▶ [TASK ITEM]:
Revise the lines of the records below so that "Buy now" reads "Order now", keeping everything else unchanged. Leave the pictures out of your answer.

▶ [Extracted data entries]:
>>>
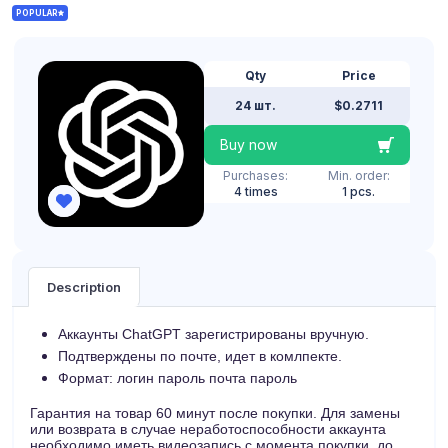
POPULAR
Qty
Price
24 шт.
$0.2711
Buy now
Purchases:
Min. order:
4 times
1 pcs.
Description
Аккаунты ChatGPT зарегистрированы вручную.
Подтверждены по почте, идет в комлпекте.
Формат: логин пароль почта пароль
Гарантия на товар 60 минут после покупки. Для замены
или возврата в случае неработоспособности аккаунта
необходимо иметь видеозапись с момента покупки, до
<<<
▶ [SOLUTION]:
POPULAR
Qty
Price
24 шт.
$0.2711
Order now
Purchases:
Min. order:
4 times
1 pcs.
Description
Аккаунты ChatGPT зарегистрированы вручную.
Подтверждены по почте, идет в комлпекте.
Формат: логин пароль почта пароль
Гарантия на товар 60 минут после покупки. Для замены
или возврата в случае неработоспособности аккаунта
необходимо иметь видеозапись с момента покупки, до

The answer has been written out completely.